The question regards $p$-adic norm.
Notation:
If $|r|_{p}$ is the $p$-adic norm of $r$ then $\mu_{p}(r)$ is defined in the expression:
$|r|_{p} = p^{- \mu_{p}(r)}$.
Question:
Define: $A_{1}(m) = (2m+1) \prod_{k=1}^m (4k-1) - \prod_{k=1}^{m}(4k+1)$
Prove that, for any prime $p \ne 2$,
$\mu_{p}(A_{1}(m)) \geq \mu_{p}(m!)$.
Attempt:
From Legendre's Formula we have $\frac{m-1}{p-1} \geq \mu_{p}(m!)$.

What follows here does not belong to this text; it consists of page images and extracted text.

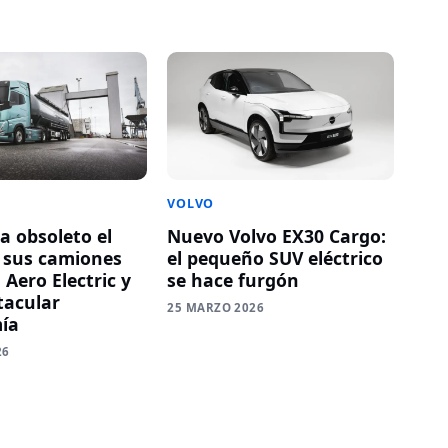
VOLVO
a obsoleto el
Nuevo Volvo EX30 Cargo:
n sus camiones
el pequeño SUV eléctrico
 Aero Electric y
se hace furgón
tacular
25 MARZO 2026
ía
26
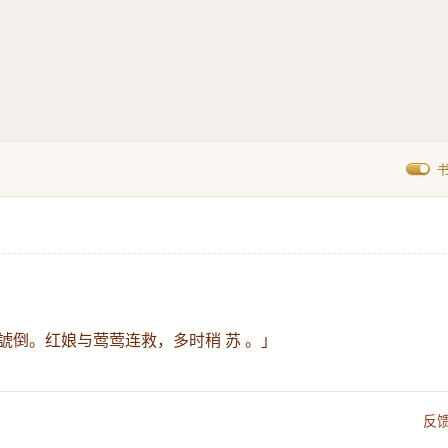
諕倒。红娘与莺莺连救，多时稍 苏 。」
反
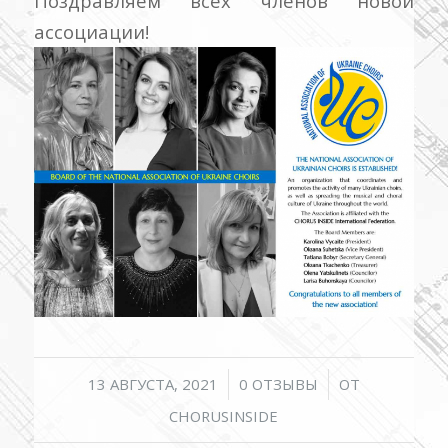
Поздравляем всех членов новой
ассоциации!
/
/
13 АВГУСТА, 2021
0 ОТЗЫВЫ
ОТ
CHORUSINSIDE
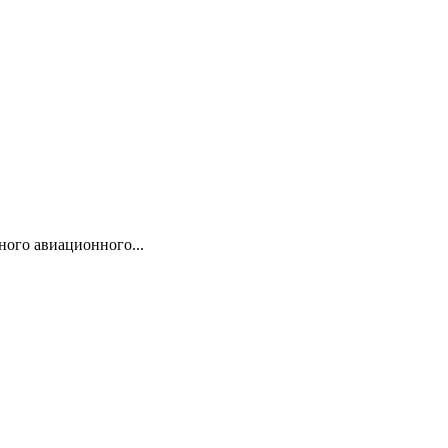
ого авиационного...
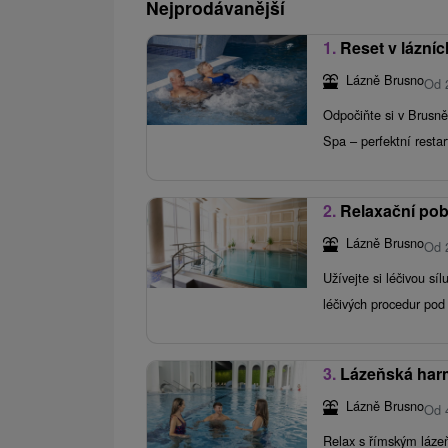
Nejprodávanější
1.
Reset v lázní
Lázně Brusno
Od 
Odpočiňte si v Brusně
Spa – perfektní restart
2.
Relaxační pob
Lázně Brusno
Od 
Užívejte si léčivou s
léčivých procedur pod
3.
Lázeňská harmo
Lázně Brusno
Od 
Relax s římským lázeň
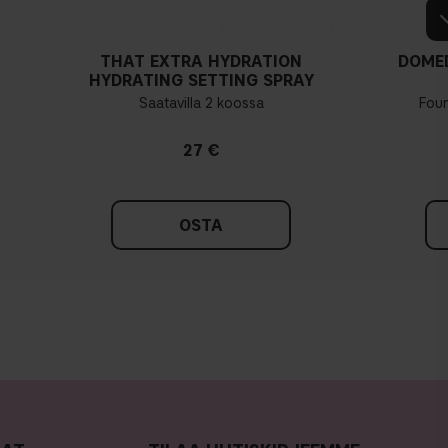
THAT EXTRA HYDRATION
DOME
HYDRATING SETTING SPRAY
Saatavilla 2 koossa
Fou
27 €
OSTA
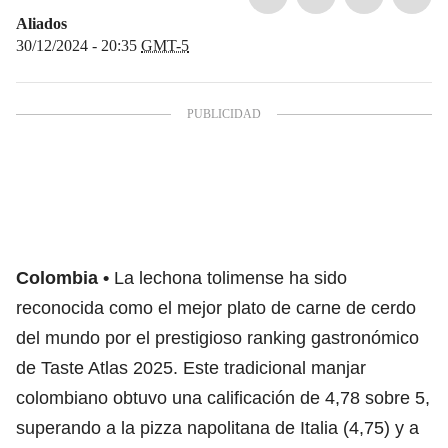
Aliados
30/12/2024 - 20:35
GMT-5
Colombia
La lechona tolimense ha sido
reconocida como el mejor plato de carne de cerdo
del mundo por el prestigioso ranking gastronómico
de Taste Atlas 2025. Este tradicional manjar
colombiano obtuvo una calificación de 4,78 sobre 5,
superando a la pizza napolitana de Italia (4,75) y a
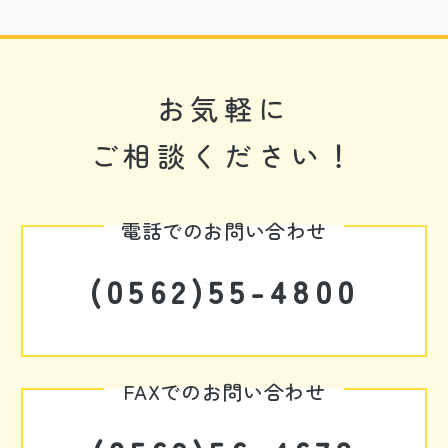
お気軽に
ご相談ください！
電話でのお問い合わせ
(0562)55-4800
FAXでのお問い合わせ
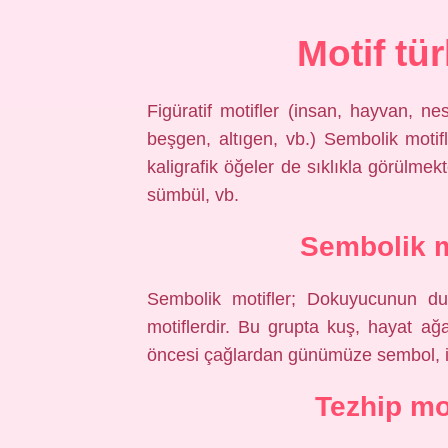
Motif tür
Figüratif motifler (insan, hayvan, ne
beşgen, altıgen, vb.) Sembolik motifl
kaligrafik öğeler de sıklıkla görülmekted
sümbül, vb.
Sembolik m
Sembolik motifler; Dokuyucunun du
motiflerdir. Bu grupta kuş, hayat ağac
öncesi çağlardan günümüze sembol, ins
Tezhip mot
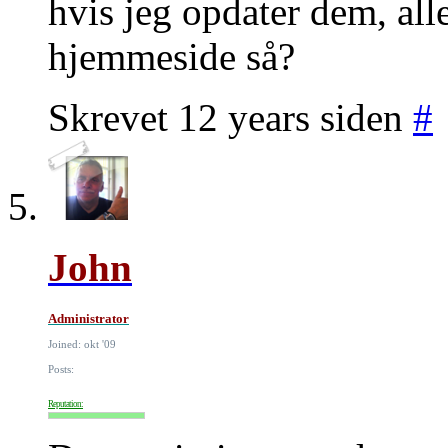
hvis jeg opdater dem, all
hjemmeside så?
Skrevet 12 years siden
#
John
Administrator
Joined: okt '09
Posts:
Reputation:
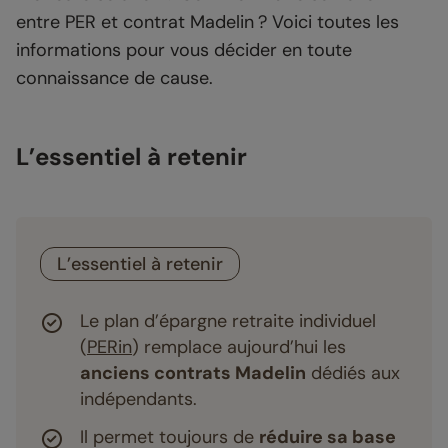
entre PER et contrat Madelin ? Voici toutes les
informations pour vous décider en toute
connaissance de cause.
L’essentiel à retenir
L’essentiel à retenir
Le plan d’épargne retraite individuel
(
PERin
) remplace aujourd’hui les
anciens contrats Madelin
dédiés aux
indépendants.
Il permet toujours de
réduire sa base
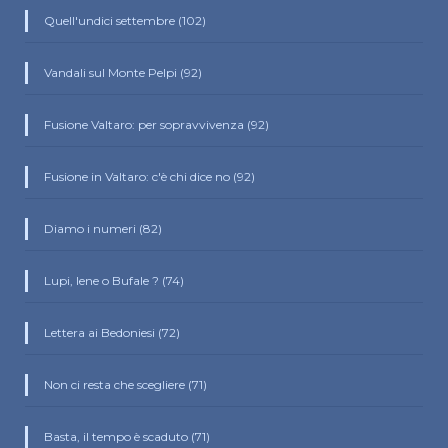
Quell'undici settembre (102)
Vandali sul Monte Pelpi (92)
Fusione Valtaro: per sopravvivenza (92)
Fusione in Valtaro: c'è chi dice no (92)
Diamo i numeri (82)
Lupi, Iene o Bufale ? (74)
Lettera ai Bedoniesi (72)
Non ci resta che scegliere (71)
Basta, il tempo è scaduto (71)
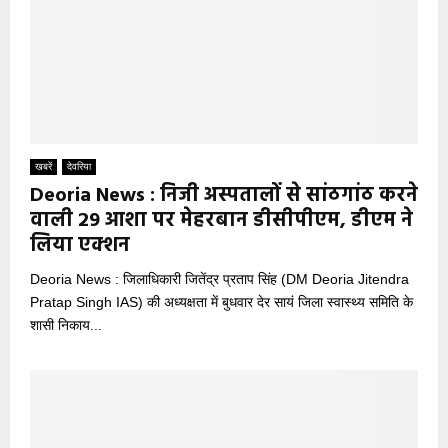
खबरें
देवरिया
Deoria News : निजी अस्पतालों से सांठगांठ करने
वाली 29 आशा पर मेहरबान डीसीपीएम, डीएम ने
लिया एक्शन
Deoria News : जिलाधिकारी जितेंद्र प्रताप सिंह (DM Deoria Jitendra
Pratap Singh IAS) की अध्यक्षता में बुधवार देर सायं जिला स्वास्थ्य समिति के
शासी निकाय...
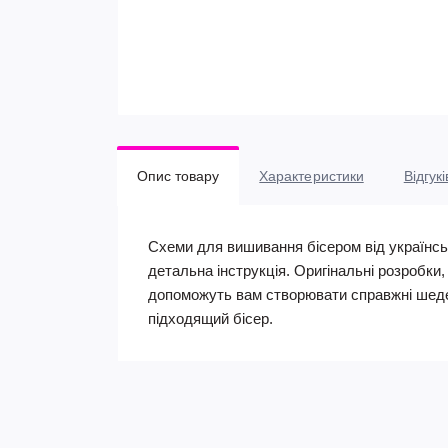
Опис товару
Характеристики
Відгукі
Схеми для вишивання бісером від українсь
детальна інструкція. Оригінальні розробки
допоможуть вам створювати справжні шеде
підходящий бісер.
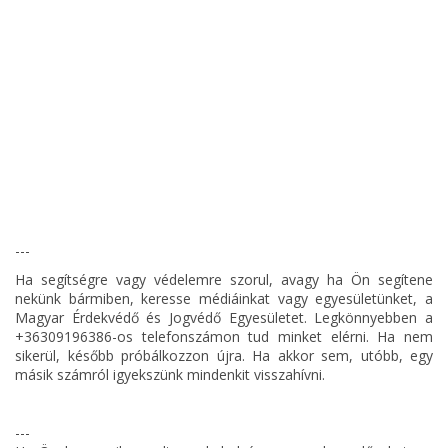
---
Ha segítségre vagy védelemre szorul, avagy ha Ön segítene
nekünk bármiben, keresse médiáinkat vagy egyesületünket, a
Magyar Érdekvédő és Jogvédő Egyesületet. Legkönnyebben a
+36309196386-os telefonszámon tud minket elérni. Ha nem
sikerül, később próbálkozzon újra. Ha akkor sem, utóbb, egy
másik számról igyekszünk mindenkit visszahívni.
---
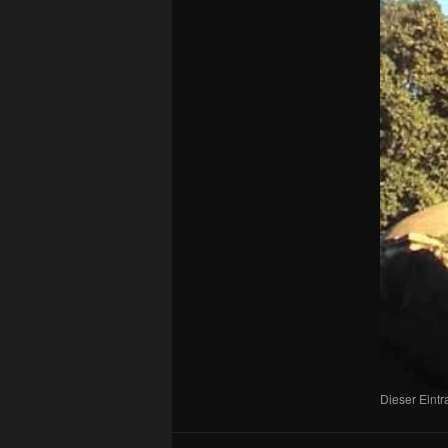
Dieser Eint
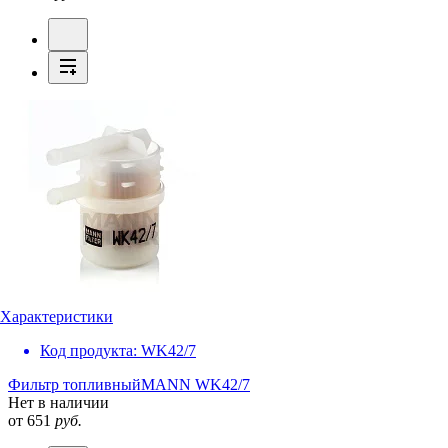
Характеристики
Код продукта:
WK42/7
Фильтр топливный
MANN WK42/7
Нет в наличии
от 651
руб.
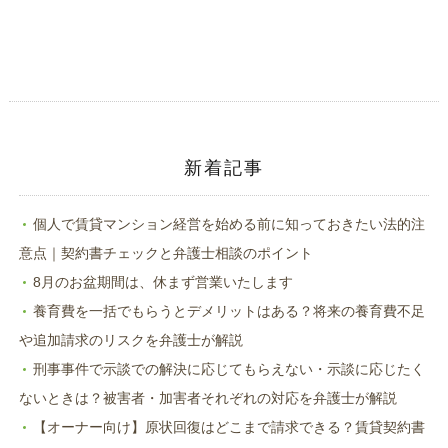
し
ク
い
し
ウ
て
ィ
く
ン
だ
ド
さ
ウ
い
で
(新
開
し
き
い
ま
ウ
す)
ィ
ン
ド
新着記事
ウ
で
開
き
ま
個人で賃貸マンション経営を始める前に知っておきたい法的注
す)
意点｜契約書チェックと弁護士相談のポイント
8月のお盆期間は、休まず営業いたします
養育費を一括でもらうとデメリットはある？将来の養育費不足
や追加請求のリスクを弁護士が解説
刑事事件で示談での解決に応じてもらえない・示談に応じたく
ないときは？被害者・加害者それぞれの対応を弁護士が解説
【オーナー向け】原状回復はどこまで請求できる？賃貸契約書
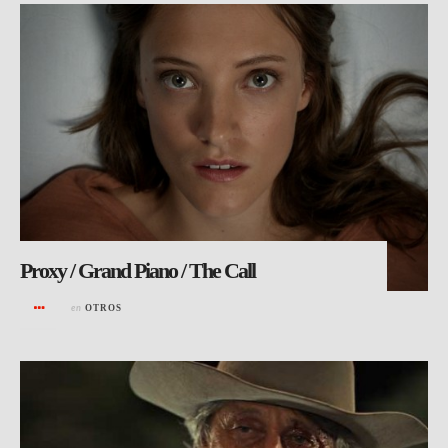
Proxy / Grand Piano / The Call
en
OTROS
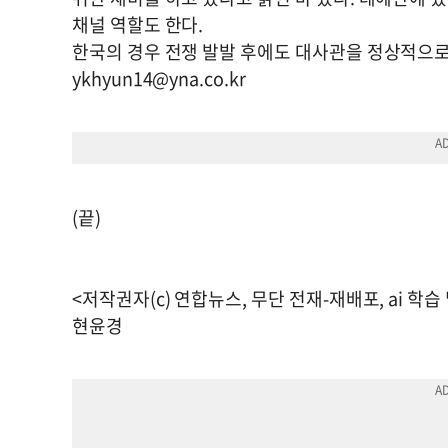
채널 역할도 한다.
한국의 경우 전쟁 발발 후에도 대사관을 정상적으로
ykhyun14@yna.co.kr
(끝)
<저작권자(c) 연합뉴스, 무단 전재-재배포, ai 학습
현윤경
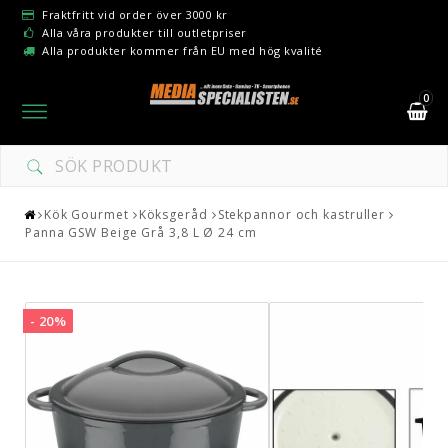
Fraktfritt vid order över 3000 kr
Alla våra produkter till outletpriser
Alla produkter kommer från EU med hög kvalité
0
Toggle
navigation
Kök Gourmet
Köksgeråd
Stekpannor och kastruller
Panna GSW Beige Grå 3,8 L Ø 24 cm
- 20%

From the strong triangle inequality: $|A_{1}(m)|_{p} \leq max(|(2m+1)\prod_{k=1}^{m}(4k-1)|_{p} , |\prod_{k=1}^{m}(4k+1)|_{p}) $
So $\mu_{p}(A_{1}(m)) \geq max(\mu_{p}((2m+1)\prod_{k=1}^{m}(4k-1)) , \mu_{p}(\prod_{k=1}^{m}(4k+1)))$
Now I attempt to find a lower bound of $\mu_{p}(A_{1}(m))$ by looking for a lower bound in the number of time $p$ can divide each product.
The number of numbers less than $4m+1$ that are divisible by $p$ at least once is $\lfloor\frac{4m+1}{p} \rfloor$. Of these numbers only $\lceil \frac{1}{2} \lfloor\frac{4m+1}{p} \rfloor \rceil$ are odd.
So we can say that $max(\mu_{p}((2m+1)\prod_{k=1}^{m}(4k-1)) , \mu_{p}(\prod_{k=1}^{m}(4k+1))) \geq\lceil \frac{1}{4} \lfloor\frac{4m+1}{p} \rfloor \rceil$.